Heartworm disease is a dangerous condition that is most commonly found in cats, dogs, and ferrets. It can lead to severe health problems such as lung damage, heart failure, and serious damage to other organs in your pet's body. In this blog, our Santa Cruz vets explain why heartworm prevention is essential.
Heartworm disease is transmitted when a mosquito carrying a parasitic worm called dirofilaria immitis bites an animal.
Animals such as ferrets, cats, and dogs are at risk of becoming the hosts of these parasites, which means that they live inside your pet, where they mature into adults, mate, and produce offspring. This dangerous condition is called heartworm disease because the worms live in the heart, lungs, and blood vessels of the pets they infect.
The Symptoms of Heartworm Disease
Infected animals usually don't start displaying symptoms until the disease becomes more advanced. The most common symptoms of heartworm disease include swollen abdomen, coughing, fatigue, weight loss, and difficulty breathing.
How Your Vet Will Check Your Pet for Heartworms
Your vet is able to conduct blood tests to look for heartworm proteins (antigens), which are released into the bloodstream of infected pets. Your veterinarian won't be able to find any heartworm proteins until approximately five months (at the earliest) after an animal has been bitten by an infected mosquito.

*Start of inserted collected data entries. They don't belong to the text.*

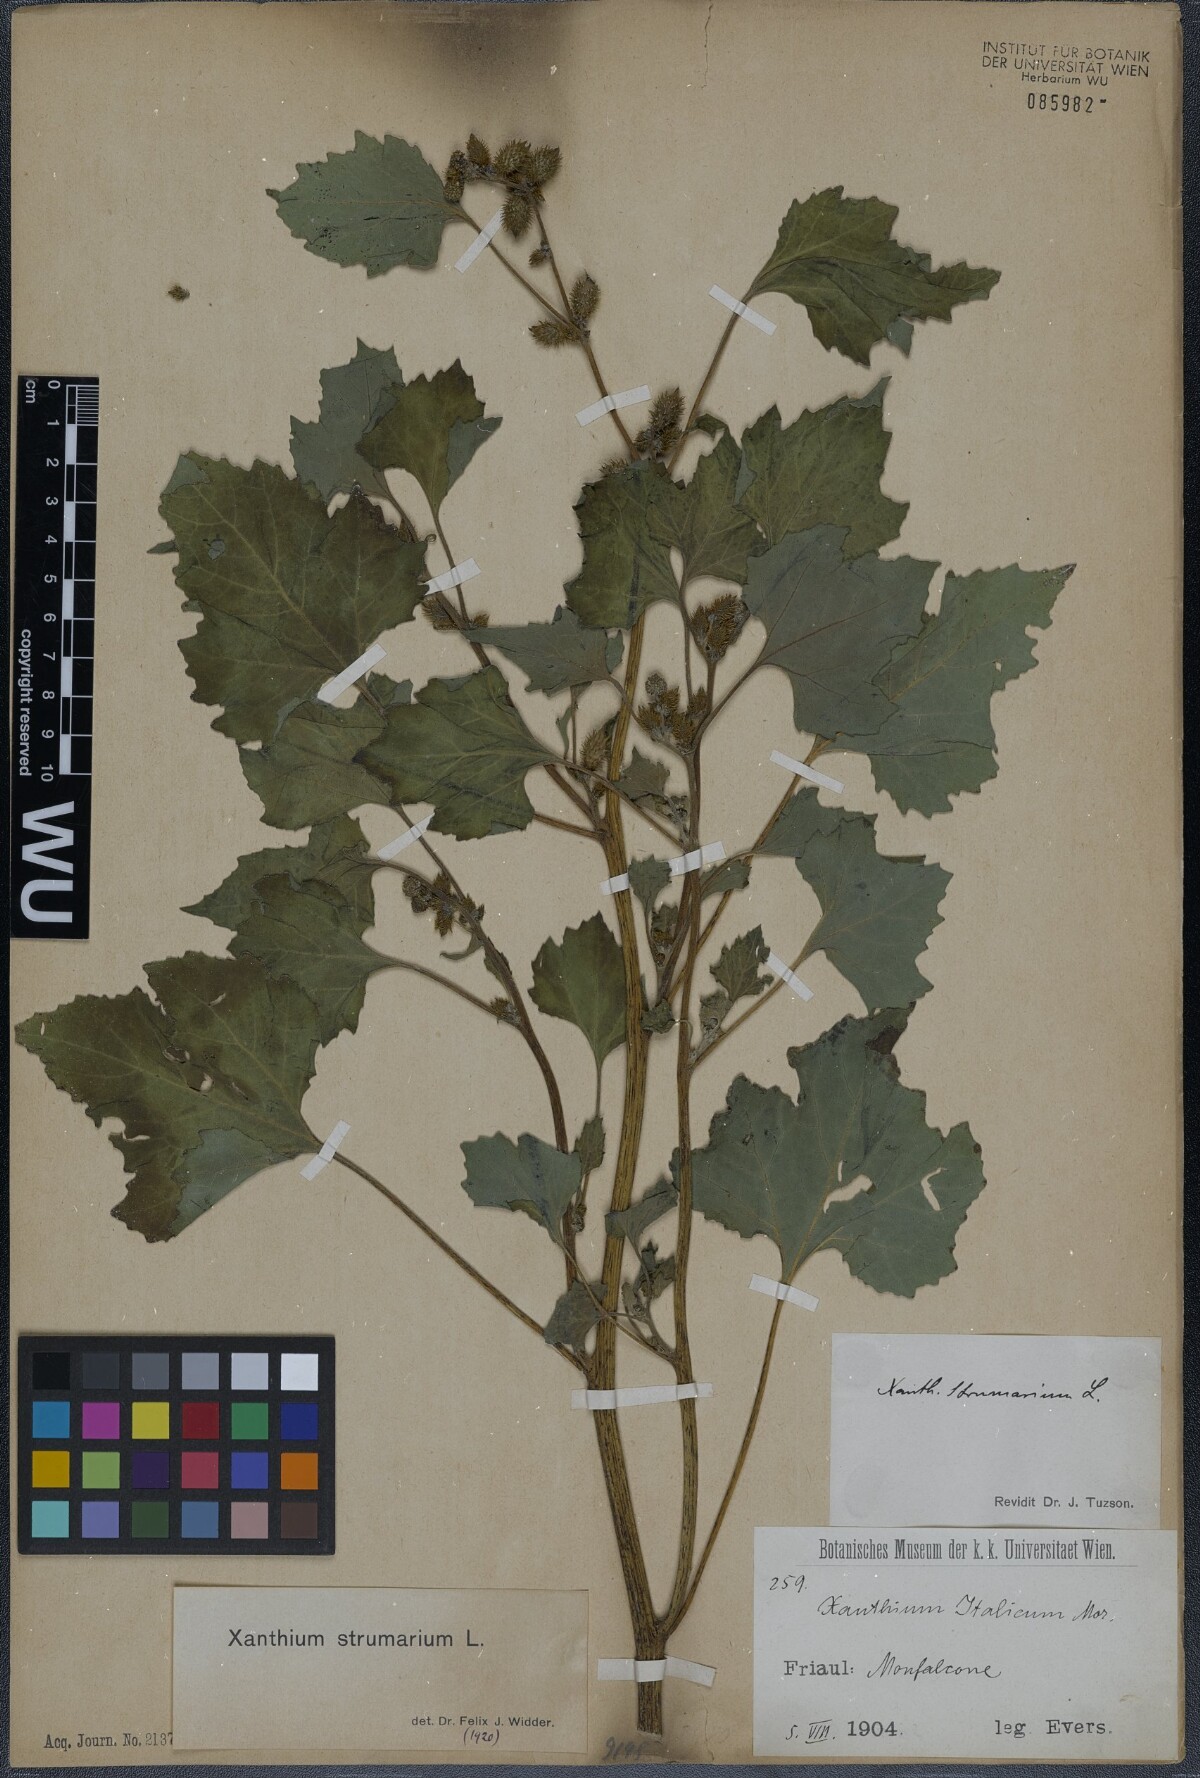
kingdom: Plantae
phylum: Tracheophyta
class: Magnoliopsida
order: Asterales
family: Asteraceae
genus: Xanthium
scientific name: Xanthium strumarium
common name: Rough cocklebur
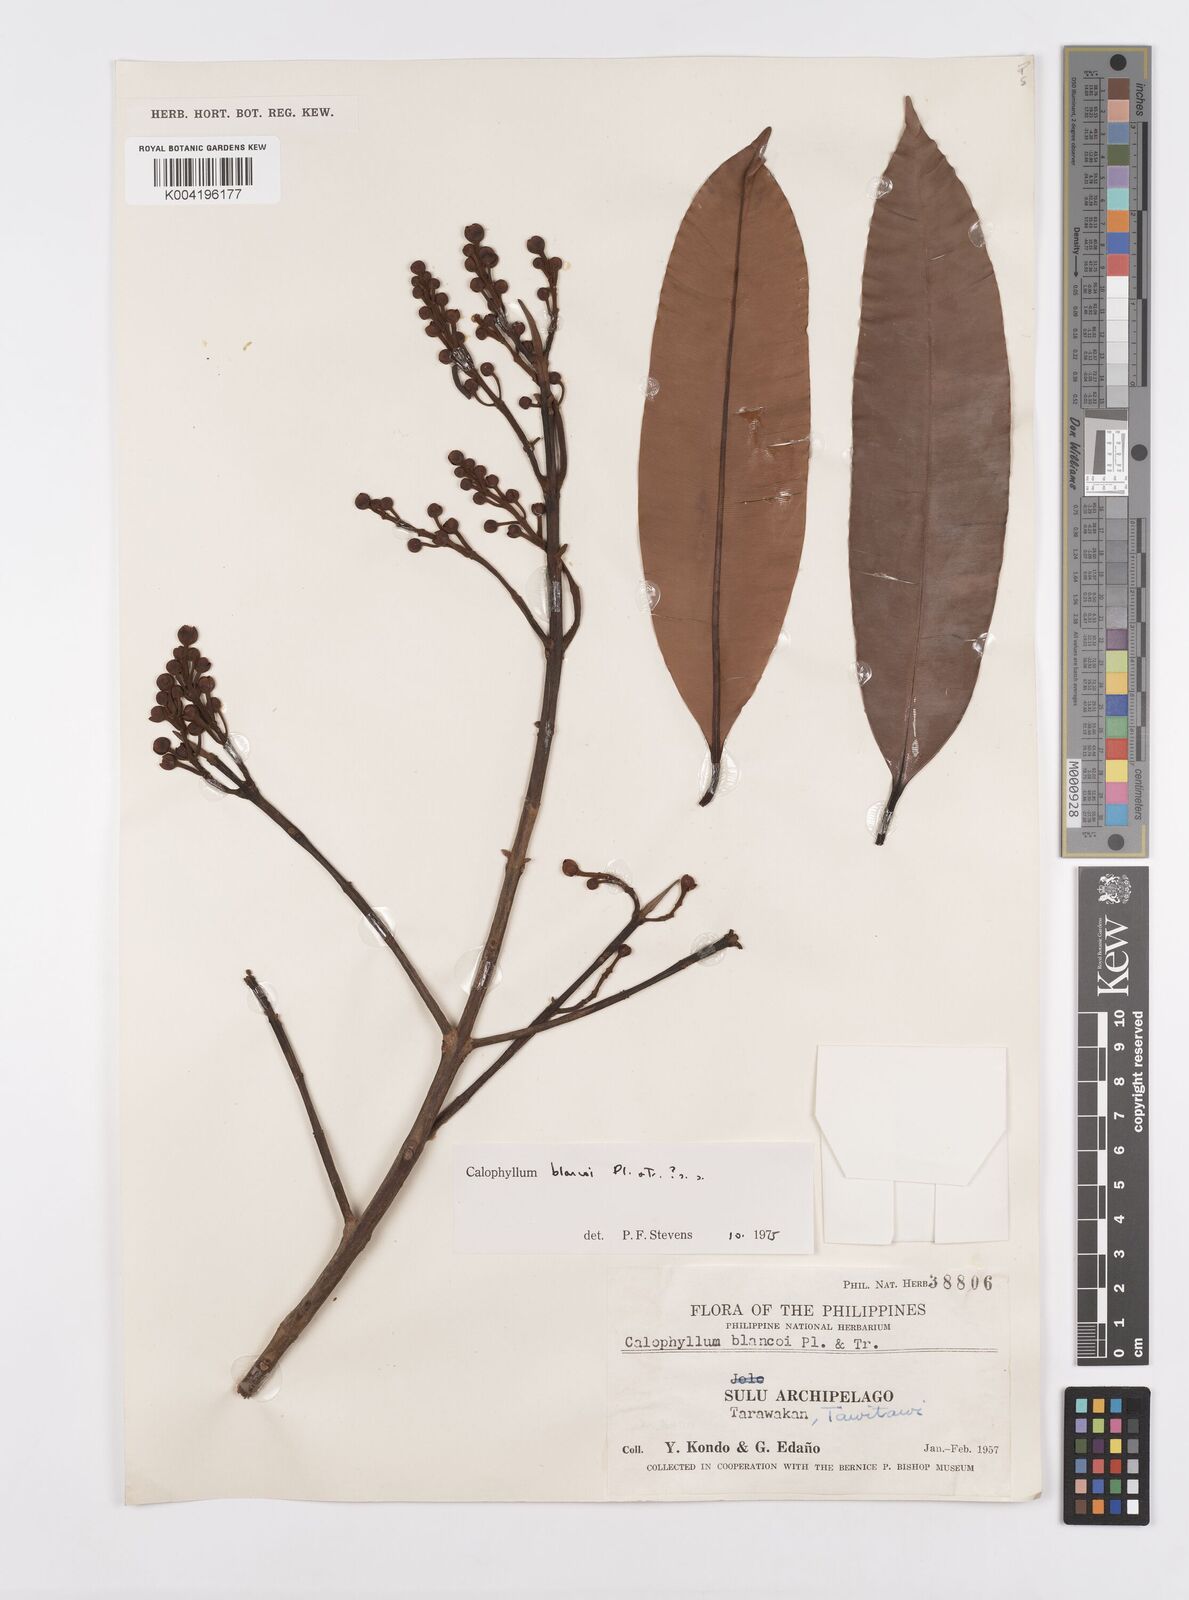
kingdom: Plantae
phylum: Tracheophyta
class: Magnoliopsida
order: Malpighiales
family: Calophyllaceae
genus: Calophyllum
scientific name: Calophyllum blancoi
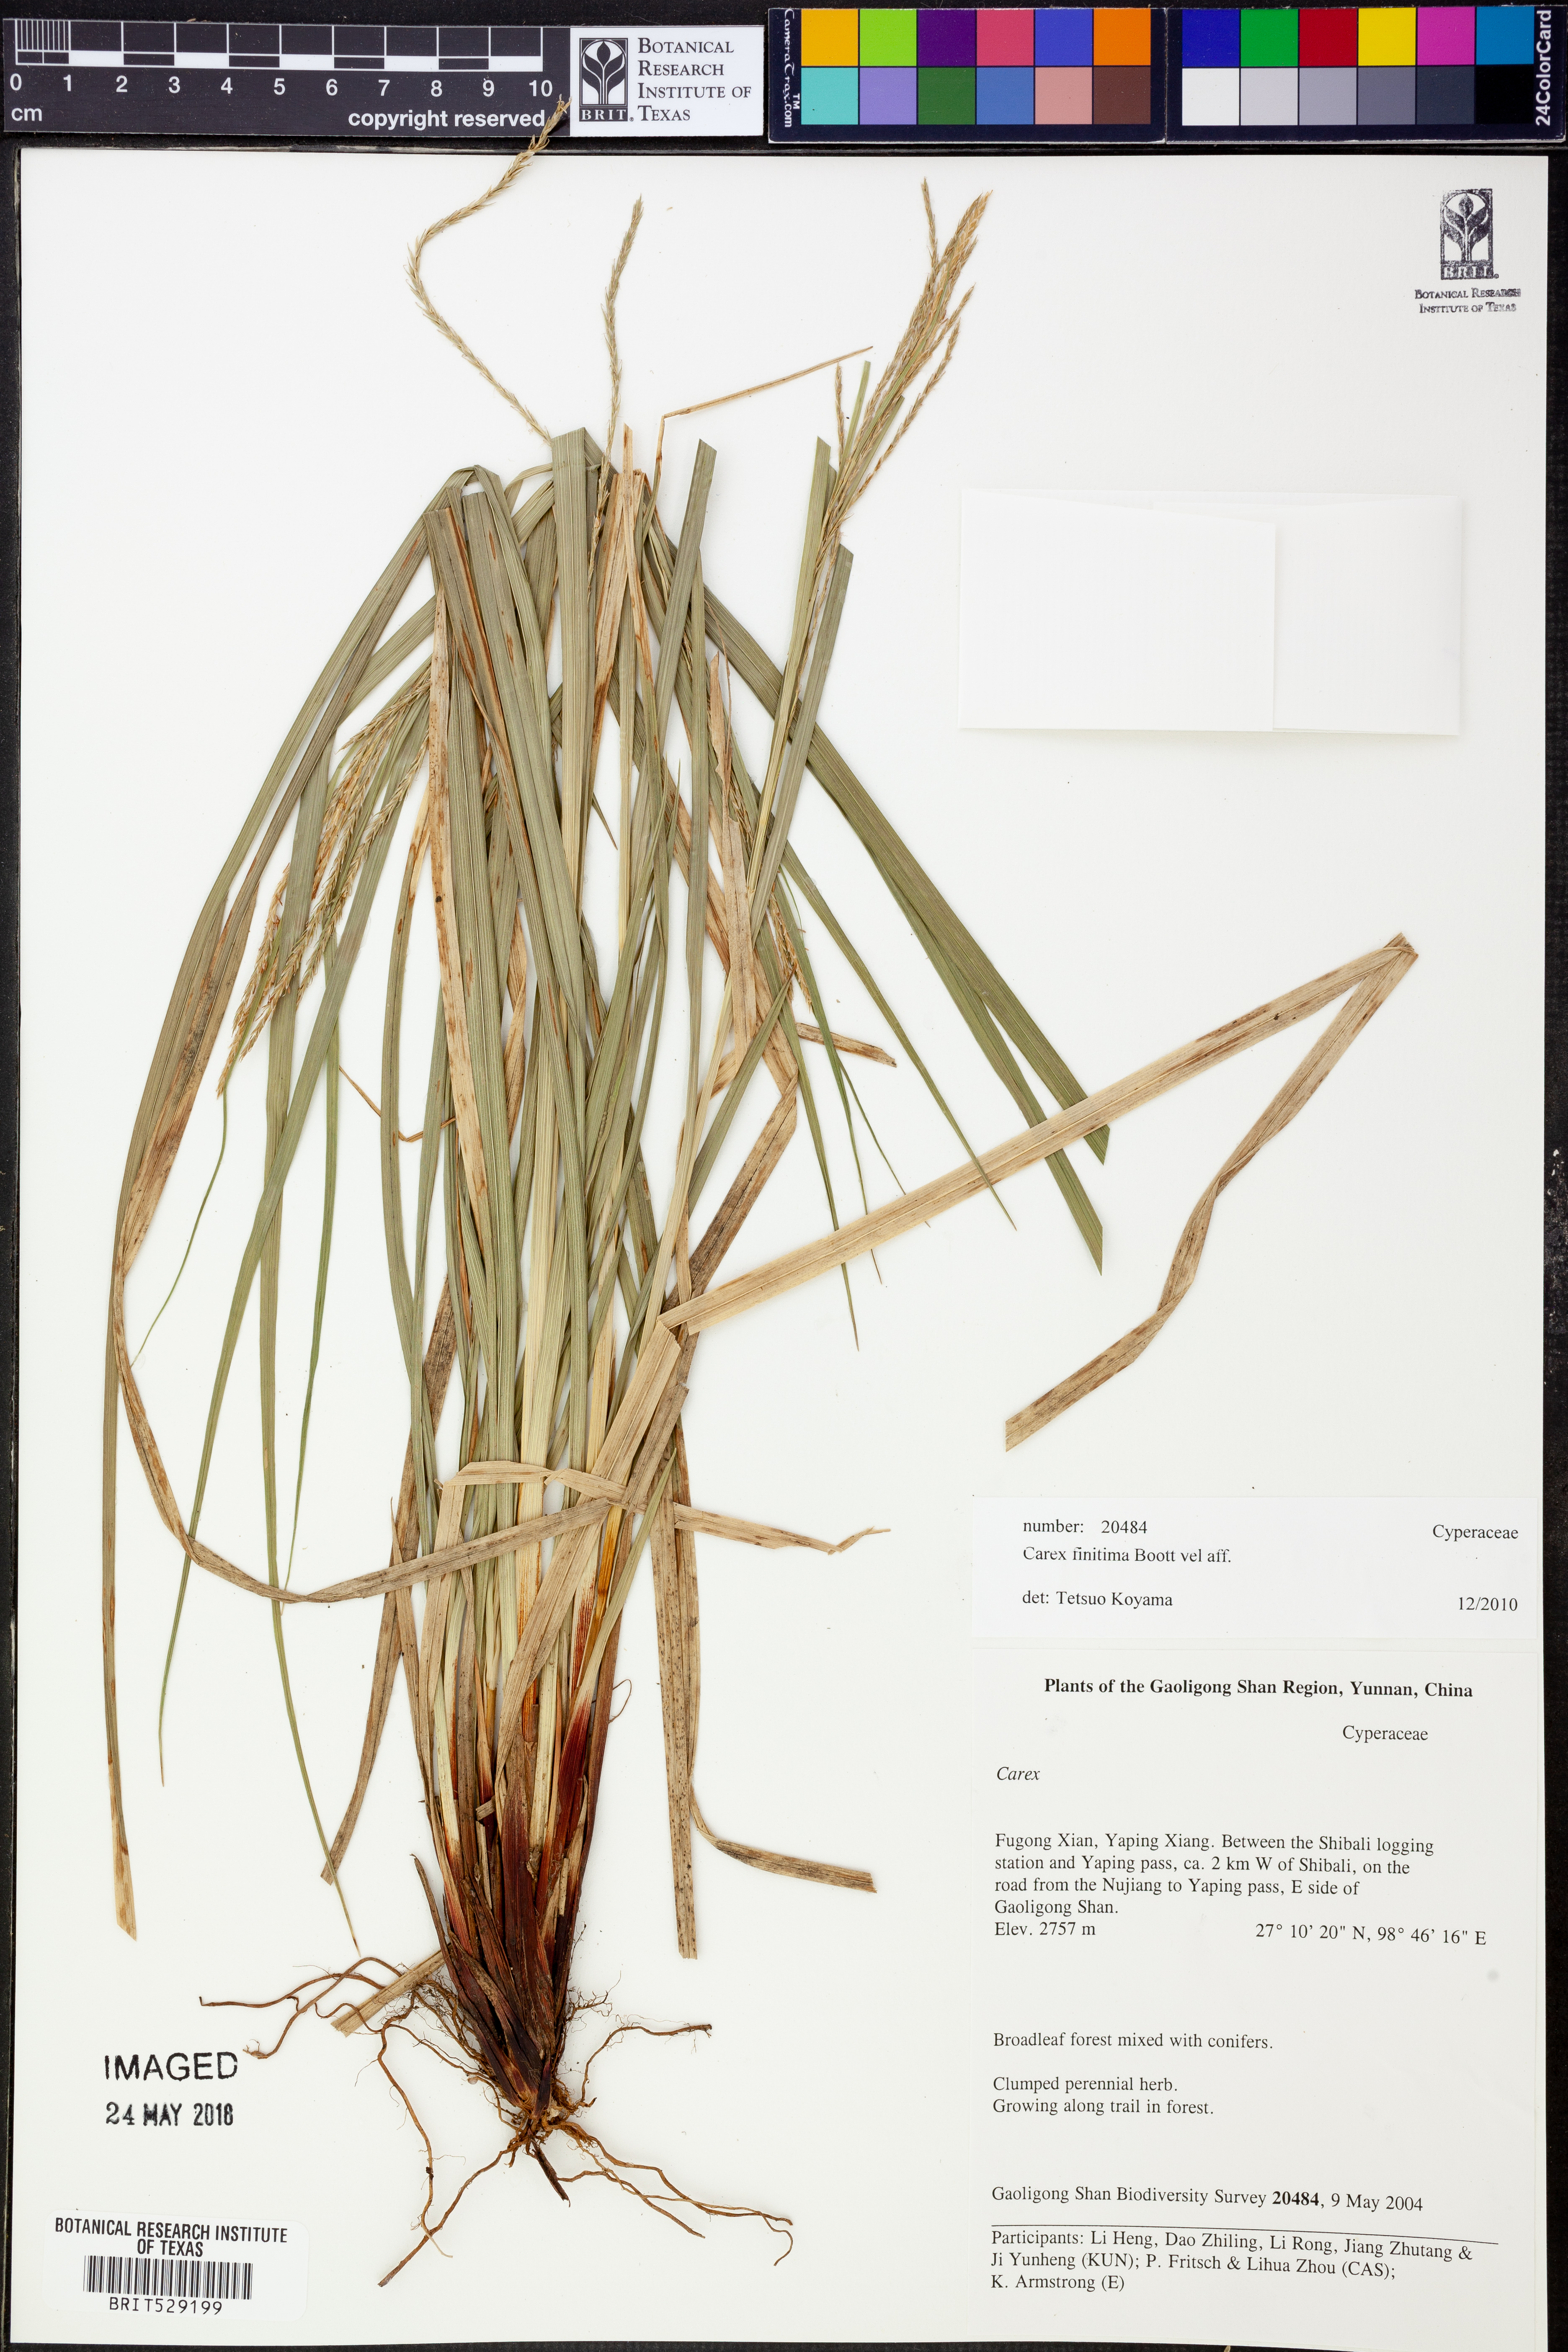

What Happens When Your Pet is Diagnosed with Heartworms
Remember that the treatments for heartworm disease could cause serious complications and can be potentially toxic to your pet's body. Treatments are also very expensive because it requires multiple visits to the vet, bloodwork, hospitalization, X-rays and a series of injections. This makes prevention the absolute best treatment option for heartworm disease.
Although, if your pet is diagnosed with heartworm disease, your vet will have treatment options available. FDA-approved melarsomine dihydrochloride is a drug that contains arsenic and kills adult heartworms. Melarsomine dihydrochloride will be administered via injection into your pet's back muscles in order to treat the disease.
Topical FDA-approved solutions are also available. These can help get rid of any parasites in the bloodstream when applied directly to the animal's skin.
Preventing Your Pet From Getting Heartworms
It's important to keep your pet on preventive medication to prevent heartworm disease. Even if they are already on preventive heartworm medication, we recommend having your dog tested for heartworms at least once a year.
Heartworm prevention is safer, easier, and much more affordable than treating the progressed disease. A number of heartworm preventive medications can also help protect against other parasites such as hookworms, whipworms, and roundworms.